GESELECTEERDE TEKST:
....

Een belangrijke beperking van de MAUDE-database is de kans op vertekening door rapportage en onvolledige rapportage van ongewenste voorvallen. Bijgevolg kan de werkelijke incidentie van deze verschillende complicaties niet op betrouwbare wijze worden afgeleid uit de gegevens. Om deze verschillen tussen 1 september 2015 en 30 september 2018 te benadrukken, werden 903 ongewenste voorvallen gemeld met betrekking tot het Nevro Senza HF10-apparaat, 1213 voor de St. Jude Eon Mini, 174 voor de St. Jude Protégé, 63 voor de St. Jude Proclaim, 32 voor de St. Jude Prodigy, 17 voor de Medtronic (Minneapolis, MN) Restore, 1 voor de Medtonic Restore Sensor, 3 voor de Boston Scientific (Marlborough, MA) Precision, en 2 voor de Boston Scientific Spectra systemen. Deze bevindingen zijn samengevat in tabel 2. Hieruit kan worden afgeleid dat elk van deze vier grote fabrikanten van SCS-apparaten verschillende rapporteringspraktijken had, gezien de aanzienlijke discrepantie in het aantal rapporten tussen hen. Bijkomende beperkingen van deze gegevens zijn inconsistenties bij de gegevensinvoer, die de analyse van de gegevens verder kunnen vertekenen.

....

OPDRACHT: Wil je de volledige tekst over de beperkingen van de MAUDE-database woordelijk overnemen? De gegevens die volgen, komen uit een andere bron.

....

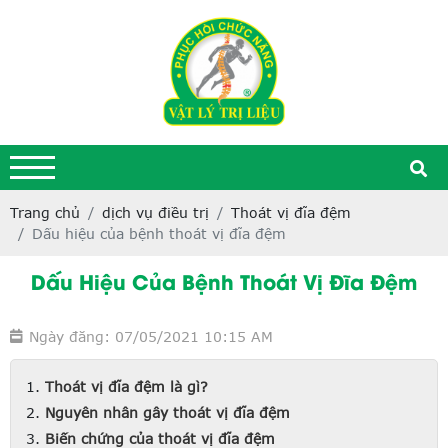
Trang chủ
dịch vụ điều trị
Thoát vị đĩa đệm
Dấu hiệu của bệnh thoát vị đĩa đệm
Dấu Hiệu Của Bệnh Thoát Vị Đĩa Đệm
Ngày đăng: 07/05/2021 10:15 AM
Thoát vị đĩa đệm là gì?
Nguyên nhân gây thoát vị đĩa đệm
Biến chứng của thoát vị đĩa đệm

....

ANTWOORD:
Een belangrijke beperking van de MAUDE-database is de kans op vertekening door rapportage en onvolledige rapportage van ongewenste voorvallen. Bijgevolg kan de werkelijke incidentie van deze verschillende complicaties niet op betrouwbare wijze worden afgeleid uit de gegevens. Om deze verschillen tussen 1 september 2015 en 30 september 2018 te benadrukken, werden 903 ongewenste voorvallen gemeld met betrekking tot het Nevro Senza HF10-apparaat, 1213 voor de St. Jude Eon Mini, 174 voor de St. Jude Protégé, 63 voor de St. Jude Proclaim, 32 voor de St. Jude Prodigy, 17 voor de Medtronic (Minneapolis, MN) Restore, 1 voor de Medtonic Restore Sensor, 3 voor de Boston Scientific (Marlborough, MA) Precision, en 2 voor de Boston Scientific Spectra systemen. Deze bevindingen zijn samengevat in tabel 2. Hieruit kan worden afgeleid dat elk van deze vier grote fabrikanten van SCS-apparaten verschillende rapporteringspraktijken had, gezien de aanzienlijke discrepantie in het aantal rapporten tussen hen. Bijkomende beperkingen van deze gegevens zijn inconsistenties bij de gegevensinvoer, die de analyse van de gegevens verder kunnen vertekenen.